[Passage to read]:
If the XML input file can be opened for reading, its lines are loaded into array @lines and the file is closed.

$"="";

$_="@lines";

s/[\r\n]//sg;

All lines are merged into the default string $_.

 

Additional separators between lines are not inserted ($"="").

 

The carriage return and line feed symbols, which are at the ends of the lines, are removed.

@rows=split/<SG4>/;

Now when all lines of the input XML file are merged into a single string without any separators, we split that string using "<SG4>" as a separator.

 

The string "<SG4>" is the opening tag of statement entries.

$s="\\s*";

$tag="<[^>]*>[^<]*</[^>]*>";

The Regular Expressions (RE) can be stored in strings for being used later in matching operators. Inside of the slashes of a match or a substitution variables are interpolated.

 

The first string stores an RE for any number of occurrences of a whitespace character.

 

The second string is an RE for any valid XML element including its head tag, body, and the tail tag.

 

The backslash is used as usually when occurs in RE openly, without substitutions. However the backslash must be protected by another backslash, when attempting to store the RE in a string (the string will in fact store only one occurrence).

$sign="<PF:D_5003[^>]*>([+-])</PF:D_5003>";

We define Regular Expression (RE) for matching <PF:D_5003> tags which are storing the sign of the amount.

 

This string helps to create a more complex RE for matching the <MOA> tag.

 

<MOA> tags are dedicated for all types of amounts (debits, credits, balances, and totals). MOA stands for monetary amount.

$lin="<LIN>$s<PF:D_0805[^>]*Value=\"(\\w+)\">$s</PF:D_0805>$s</LIN>";

The <LIN> tag is at the beginning of each statement entry. See samples in section 4.3. LIN stands for line item.

 

Via this RE we capture a value, which will help us to determine whether the entry, containing the matched <LIN> tag, is an opening or closing balance, a credit or a debit note, or a record with totals.

[Activity 1]: Reproduce the portion of the Perl parsing walkthrough that begins with the words "Additional separators between" and ends with "lines, are removed.".
[Activity 2]: According to the Perl parsing walkthrough, what does MOA stand for?

[Raw data]:

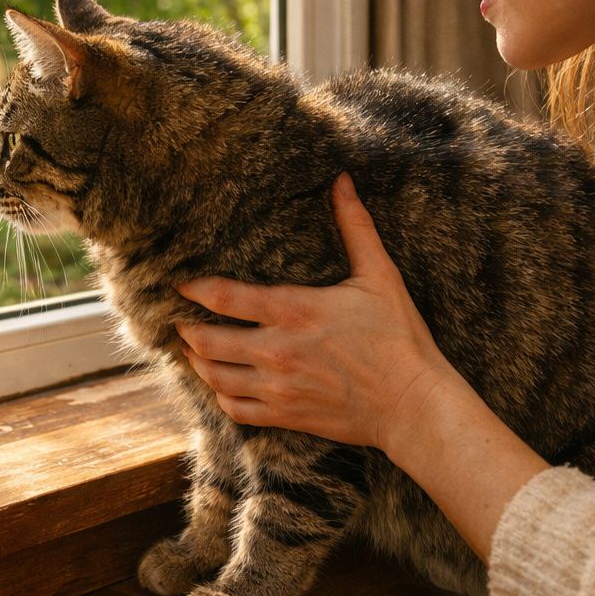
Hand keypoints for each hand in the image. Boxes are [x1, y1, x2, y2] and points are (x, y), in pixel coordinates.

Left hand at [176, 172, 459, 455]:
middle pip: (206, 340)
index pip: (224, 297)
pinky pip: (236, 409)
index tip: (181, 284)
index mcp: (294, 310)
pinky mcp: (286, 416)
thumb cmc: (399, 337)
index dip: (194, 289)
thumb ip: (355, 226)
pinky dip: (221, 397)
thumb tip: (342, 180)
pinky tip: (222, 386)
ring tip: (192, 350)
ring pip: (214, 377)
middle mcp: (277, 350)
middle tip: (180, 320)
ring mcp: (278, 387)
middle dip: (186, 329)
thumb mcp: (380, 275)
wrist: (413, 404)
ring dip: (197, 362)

...

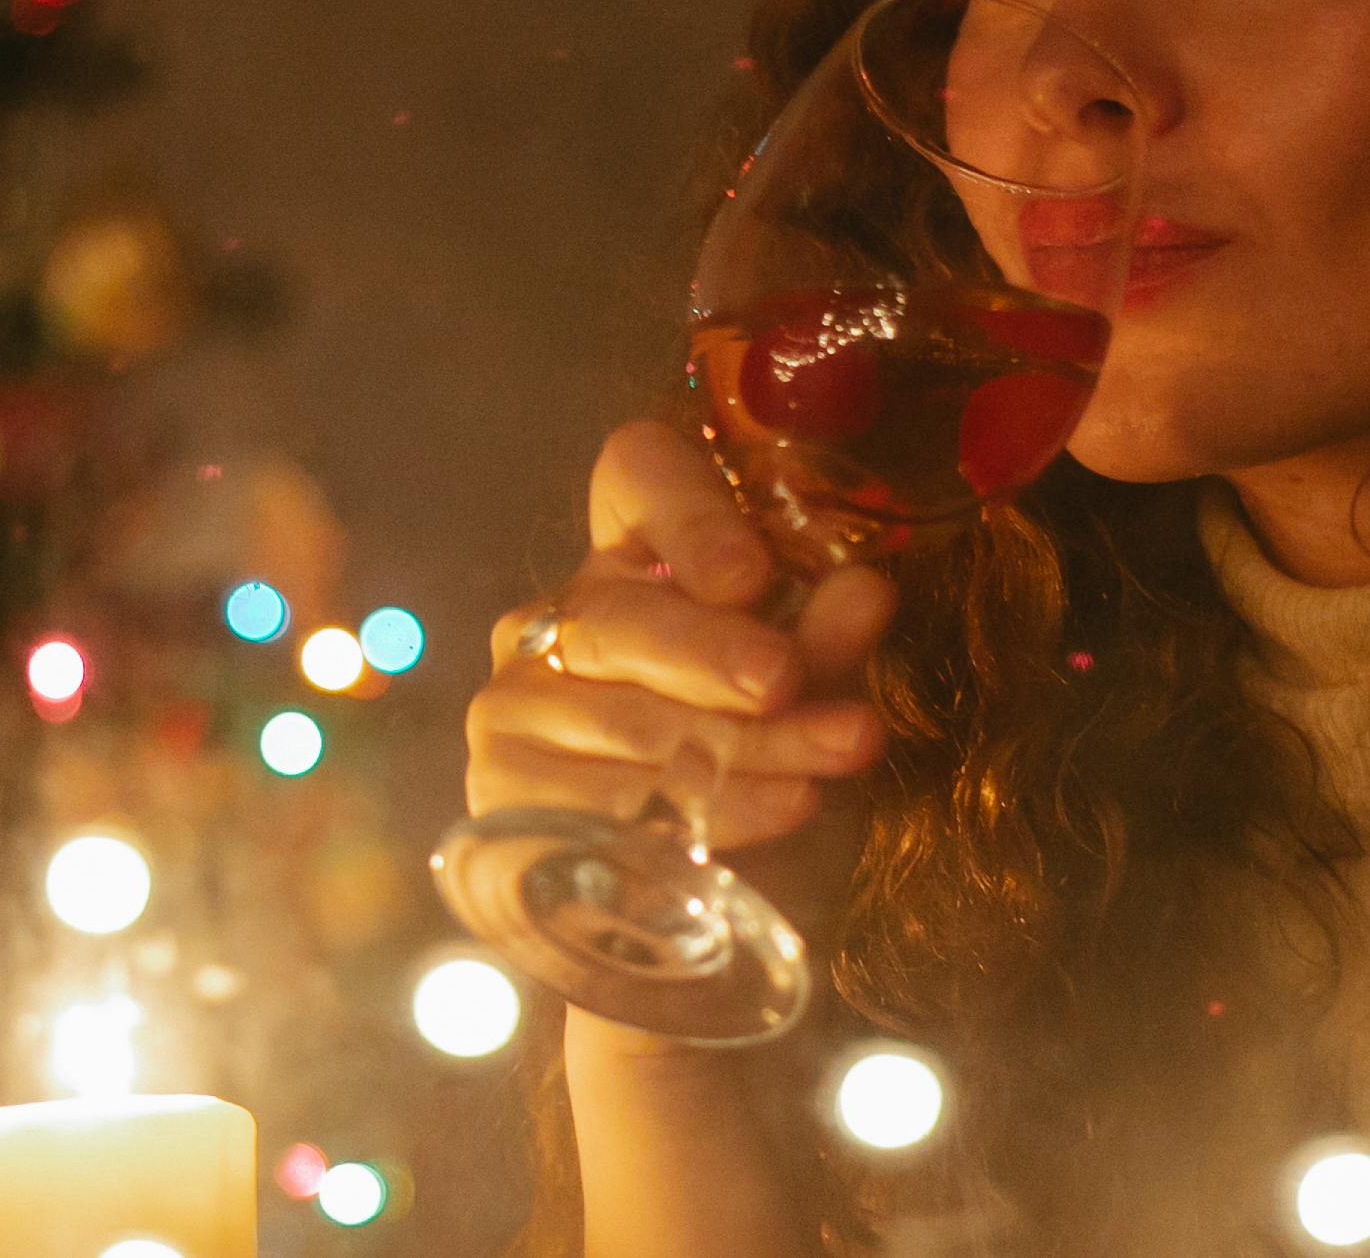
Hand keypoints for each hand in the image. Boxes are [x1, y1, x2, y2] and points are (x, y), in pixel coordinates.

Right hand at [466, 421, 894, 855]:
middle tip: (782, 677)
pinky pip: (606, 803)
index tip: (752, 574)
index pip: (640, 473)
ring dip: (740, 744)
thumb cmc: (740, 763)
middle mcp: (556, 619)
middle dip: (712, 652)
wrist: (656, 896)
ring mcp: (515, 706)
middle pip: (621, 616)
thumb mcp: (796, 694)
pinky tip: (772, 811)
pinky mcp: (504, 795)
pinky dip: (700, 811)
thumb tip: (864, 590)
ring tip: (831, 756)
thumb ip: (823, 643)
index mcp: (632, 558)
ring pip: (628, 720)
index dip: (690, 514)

[Problem solution 1]:
Additional separators between lines are not inserted ($"="").

 

The carriage return and line feed symbols, which are at the ends of the lines, are removed.

[Problem solution 2]: Monetary amount.